Can we be fixed, the walking-wounded empaths who carry a lifetime of pain on our weary shoulders? Nope. Because we will always feel the pain of others and count it as more valid than our own. Most of us will have layer upon layer of PTSD from our traumas and will always use the same old coping skills we developed in our youths. It’s ingrained in us on a cellular level; our DNA dictates it.

It sucks to be us, no question. Our only hope, the only way we can survive (and more of us commit suicide than you could ever imagine) is to channel that energy in a way that makes us feel that we are saving others from similar pain. It’s the only arrow in our quiver. When you see that “crazy vegan” on the sidewalk, demonstrating in front of your favorite ice cream parlor, please understand, more often than not, he/she comes from a place of intense pain and has shown up to try to spare another living being their agony. These activists put aside their turtling and opossoming and throw themselves out in public, knowing they will be mocked and criticized, and for the noblest and most selfless of reasons.

Now that you know who we are and how we ended up being that thorn-in-your-side with a sign (and a possible raging case of PTSD,) when all you’re trying to do is buy a dip-top cone, is there anything you can do to help, aside from the obvious change in diet? (Pretty please?!) Sure. The best way to create a generation of well-balanced, non-reactive demonstrators is to not be a bully (because we activists will not go away – may as well help us be even-tempered!) PTSD is the most difficult mental illness to address; results from therapy are spotty and few sufferers have positive results without pharmaceuticals. Empaths with PTSD are a particularly difficult “fix;” fighting back may inflict pain on another and WE JUST CAN’T DO IT ON OUR OWN BEHALF! Teach your children to be kind to the “odd” ones at school. Teach them by example, by practicing tolerance of everyone. Everyone!! And smile and take the brochure the activist offers you. Why not? maybe even mention that they are “very brave” to place themselves in the line of fire out of love for their fellow living creatures.
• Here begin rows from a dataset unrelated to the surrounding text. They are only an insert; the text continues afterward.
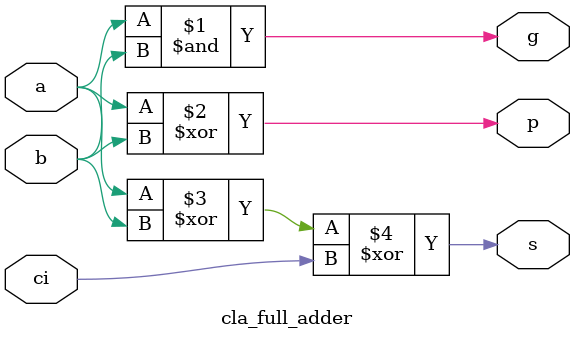
<source format=sv>
module cla_full_adder (
    input logic a,
    input logic b,
    input logic ci,

    output logic s,
    output logic p,
    output logic g
);

    assign g = a & b;
    assign p = a ^ b;
    assign s = a ^ b ^ ci;

endmodule // cla_full_adder

</source>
You may never know how brave these people truly are, especially when they lose it right there on the sidewalk. I know the darkness whence it comes, and I know how hot the truth and light of day can burn.
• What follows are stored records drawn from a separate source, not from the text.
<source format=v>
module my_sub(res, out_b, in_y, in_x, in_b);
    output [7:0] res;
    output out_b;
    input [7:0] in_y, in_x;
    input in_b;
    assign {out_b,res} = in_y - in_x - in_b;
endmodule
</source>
Peace to all, and keep on lovin’!

Kathleen Schurman and her husband, David, are owned by the animals of Locket’s Meadow Animal Sanctuary where they spend their day feeding, mucking and passing out hugs to their “babies.” Then feeding and mucking some more . . . It’s not a living, but it is a “loving”! 

One thought on “A tale of animal activism, PTSD and those bullies from our past . . .
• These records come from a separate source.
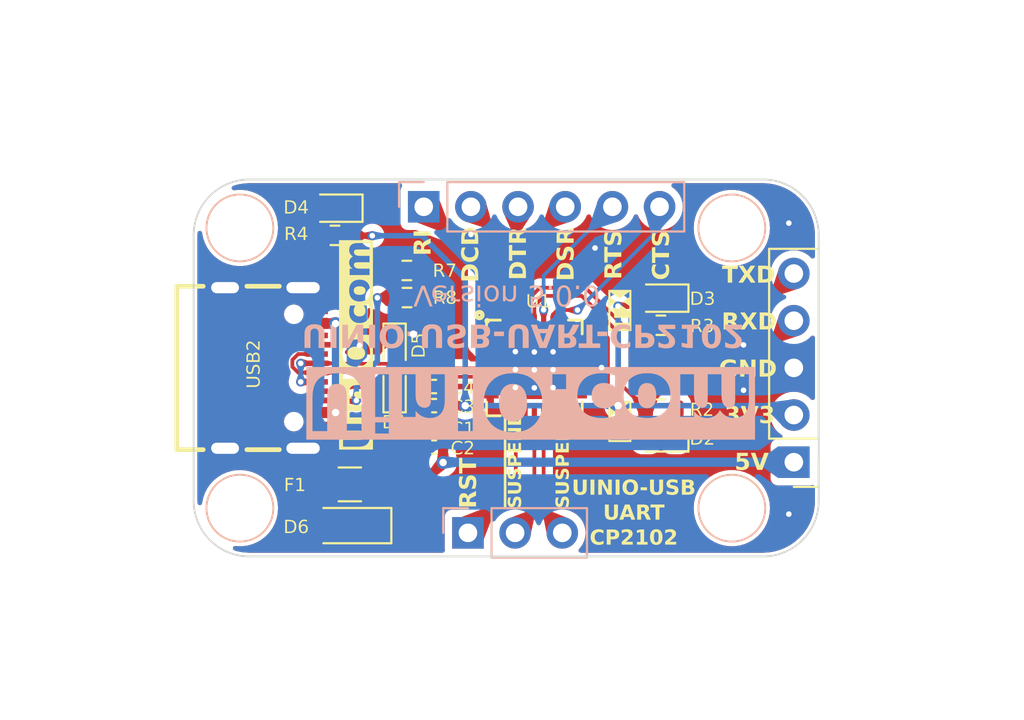
<source format=kicad_pcb>
(kicad_pcb
	(version 20240108)
	(generator "pcbnew")
	(generator_version "8.0")
	(general
		(thickness 1.6)
		(legacy_teardrops no)
	)
	(paper "A4")
	(title_block
		(title "UINIO-USB-UART-CP2102")
		(date "2024-11-25")
		(rev "Version 5.0.0")
		(company "UinIO.com 电子技术实验室")
	)
	(layers
		(0 "F.Cu" signal)
		(31 "B.Cu" signal)
		(32 "B.Adhes" user "B.Adhesive")
		(33 "F.Adhes" user "F.Adhesive")
		(34 "B.Paste" user)
		(35 "F.Paste" user)
		(36 "B.SilkS" user "B.Silkscreen")
		(37 "F.SilkS" user "F.Silkscreen")
		(38 "B.Mask" user)
		(39 "F.Mask" user)
		(40 "Dwgs.User" user "User.Drawings")
		(41 "Cmts.User" user "User.Comments")
		(42 "Eco1.User" user "User.Eco1")
		(43 "Eco2.User" user "User.Eco2")
		(44 "Edge.Cuts" user)
		(45 "Margin" user)
		(46 "B.CrtYd" user "B.Courtyard")
		(47 "F.CrtYd" user "F.Courtyard")
		(48 "B.Fab" user)
		(49 "F.Fab" user)
		(50 "User.1" user)
		(51 "User.2" user)
		(52 "User.3" user)
		(53 "User.4" user)
		(54 "User.5" user)
		(55 "User.6" user)
		(56 "User.7" user)
		(57 "User.8" user)
		(58 "User.9" user)
	)
	(setup
		(stackup
			(layer "F.SilkS"
				(type "Top Silk Screen")
			)
			(layer "F.Paste"
				(type "Top Solder Paste")
			)
			(layer "F.Mask"
				(type "Top Solder Mask")
				(thickness 0.01)
			)
			(layer "F.Cu"
				(type "copper")
				(thickness 0.035)
			)
			(layer "dielectric 1"
				(type "core")
				(thickness 1.51)
				(material "FR4")
				(epsilon_r 4.5)
				(loss_tangent 0.02)
			)
			(layer "B.Cu"
				(type "copper")
				(thickness 0.035)
			)
			(layer "B.Mask"
				(type "Bottom Solder Mask")
				(thickness 0.01)
			)
			(layer "B.Paste"
				(type "Bottom Solder Paste")
			)
			(layer "B.SilkS"
				(type "Bottom Silk Screen")
			)
			(copper_finish "None")
			(dielectric_constraints no)
		)
		(pad_to_mask_clearance 0)
		(allow_soldermask_bridges_in_footprints no)
		(aux_axis_origin 136.32952 85.515)
		(grid_origin 136.32952 85.515)
		(pcbplotparams
			(layerselection 0x00010fc_ffffffff)
			(plot_on_all_layers_selection 0x0000000_00000000)
			(disableapertmacros no)
			(usegerberextensions yes)
			(usegerberattributes yes)
			(usegerberadvancedattributes yes)
			(creategerberjobfile no)
			(dashed_line_dash_ratio 12.000000)
			(dashed_line_gap_ratio 3.000000)
			(svgprecision 6)
			(plotframeref no)
			(viasonmask no)
			(mode 1)
			(useauxorigin yes)
			(hpglpennumber 1)
			(hpglpenspeed 20)
			(hpglpendiameter 15.000000)
			(pdf_front_fp_property_popups yes)
			(pdf_back_fp_property_popups yes)
			(dxfpolygonmode yes)
			(dxfimperialunits yes)
			(dxfusepcbnewfont yes)
			(psnegative no)
			(psa4output no)
			(plotreference yes)
			(plotvalue yes)
			(plotfptext yes)
			(plotinvisibletext no)
			(sketchpadsonfab no)
			(subtractmaskfromsilk yes)
			(outputformat 1)
			(mirror no)
			(drillshape 0)
			(scaleselection 1)
			(outputdirectory "Gerbers")
		)
	)
	(net 0 "")
	(net 1 "/CP2102_VDD_5V")
	(net 2 "GND")
	(net 3 "/CP2102_VDD_3.3V")
	(net 4 "/VBUS")
	(net 5 "Net-(D3-K)")
	(net 6 "/CP2102_DSR")
	(net 7 "/CP2102_DTR")
	(net 8 "/CP2102_DCD")
	(net 9 "/CP2102_SUSPEND")
	(net 10 "/CP2102_*SUSPEND")
	(net 11 "/CP2102_TXD")
	(net 12 "/CP2102_RXD")
	(net 13 "/CP2102_RTS")
	(net 14 "/CP2102_CTS")
	(net 15 "/CP2102_RI")
	(net 16 "/CP2102_USB_Data_P")
	(net 17 "/CP2102_USB_Data_N")
	(net 18 "/CP2102_RST")
	(net 19 "Net-(USB2-CC1)")
	(net 20 "Net-(USB2-CC2)")
	(net 21 "unconnected-(U1-NC-Pad10)")
	(net 22 "unconnected-(U1-NC-Pad13)")
	(net 23 "unconnected-(U1-NC-Pad14)")
	(net 24 "unconnected-(U1-NC-Pad15)")
	(net 25 "unconnected-(U1-NC-Pad16)")
	(net 26 "unconnected-(U1-NC-Pad17)")
	(net 27 "unconnected-(U1-NC-Pad18)")
	(net 28 "unconnected-(U1-NC-Pad19)")
	(net 29 "unconnected-(U1-NC-Pad20)")
	(net 30 "unconnected-(U1-NC-Pad21)")
	(net 31 "unconnected-(U1-NC-Pad22)")
	(net 32 "unconnected-(USB2-SBU1-PadA8)")
	(net 33 "unconnected-(USB2-SBU2-PadB8)")
	(net 34 "Net-(D4-A)")
	(net 35 "Net-(D2-K)")
	(footprint "Fuse:Fuse_1206_3216Metric" (layer "F.Cu") (at 141.54952 101.935 180))
	(footprint "Resistor_SMD:R_0603_1608Metric" (layer "F.Cu") (at 144.62952 91.875 180))
	(footprint "Uinio:Hole-2mm" (layer "F.Cu") (at 135.62952 88.125))
	(footprint "Uinio:Hole-2mm" (layer "F.Cu") (at 135.62952 103.215))
	(footprint "Uinio:Hole-2mm" (layer "F.Cu") (at 162.11952 103.215))
	(footprint "Uinio:Hole-2mm" (layer "F.Cu") (at 162.11952 88.125))
	(footprint "Resistor_SMD:R_0603_1608Metric" (layer "F.Cu") (at 144.61952 90.415 180))
	(footprint "Capacitor_SMD:C_0402_1005Metric" (layer "F.Cu") (at 146.08952 99.925 180))
	(footprint "LED_SMD:LED_0603_1608Metric" (layer "F.Cu") (at 158.29952 99.435 180))
	(footprint "Diode_SMD:D_SOD-523" (layer "F.Cu") (at 143.95952 96.795 90))
	(footprint "Uinio:USB-C-SMD_TYPEC-304J-BCP16" (layer "F.Cu") (at 137.31052 95.665 -90))
	(footprint "Uinio:QFN-28_L5.0-W5.0-P0.50-TL-EP3.3" (layer "F.Cu") (at 151.4852 95.665))
	(footprint "Connector_PinHeader_2.54mm:PinHeader_1x05_P2.54mm_Vertical" (layer "F.Cu") (at 165.4582 100.74 180))
	(footprint "Resistor_SMD:R_0603_1608Metric" (layer "F.Cu") (at 140.74952 88.525))
	(footprint "Diode_SMD:Nexperia_CFP3_SOD-123W" (layer "F.Cu") (at 141.52452 104.155 180))
	(footprint "Capacitor_SMD:C_0402_1005Metric" (layer "F.Cu") (at 146.08952 96.665 180))
	(footprint "Resistor_SMD:R_0603_1608Metric" (layer "F.Cu") (at 158.29952 93.365))
	(footprint "LED_SMD:LED_0603_1608Metric" (layer "F.Cu") (at 158.29952 91.905 180))
	(footprint "LED_SMD:LED_0603_1608Metric"
		(layer "F.Cu")
		(uuid "daa600c6-d053-4b40-a8a9-206edb314ed2")
		(at 140.74952 87.06 180)
		(descr "LED SMD 0603 (1608 Metric), square (rectangular) end terminal, IPC_7351 nominal, (Body size source: http://www.tortai-tech.com/upload/download/2011102023233369053.pdf), generated with kicad-footprint-generator")
		(tags "LED")
		(property "Reference" "D4"
			(at 2.09 0 0)
			(unlocked yes)
			(layer "F.SilkS")
			(uuid "26f90450-0d98-451a-9732-8594b08df6bf")
			(effects
				(font
					(face "思源黑体")
					(size 0.7 0.7)
					(thickness 0.1)
				)
			)
			(render_cache "D4" 0
				(polygon
					(pts
						(xy 138.34991 86.628702) (xy 138.388833 86.631719) (xy 138.425336 86.637712) (xy 138.459392 86.646636)
						(xy 138.505835 86.665421) (xy 138.546634 86.690554) (xy 138.581707 86.721886) (xy 138.610969 86.759267)
						(xy 138.634336 86.802549) (xy 138.646598 86.834608) (xy 138.656179 86.86918) (xy 138.663052 86.906221)
						(xy 138.667195 86.945685) (xy 138.668581 86.98753) (xy 138.667196 87.029248) (xy 138.66306 87.068707)
						(xy 138.656203 87.105846) (xy 138.646657 87.140607) (xy 138.62736 87.188158) (xy 138.602181 87
... [424006 chars truncated]
</source>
  1. Such a powerful and eye-opening post! I know exactly where you’re coming from. I was bullied in school for six long years and it got so bad I attempted suicide at age 14 and almost didn’t make it. It took me a while to become confident, happy and whole again but I did it. Now, I use what I went through to advocate for young people who are bullied today. It’s how I’m able to find closure to what were the worst years of my life.

    Thank you so much for this post! You don’t know how much it resonated with me.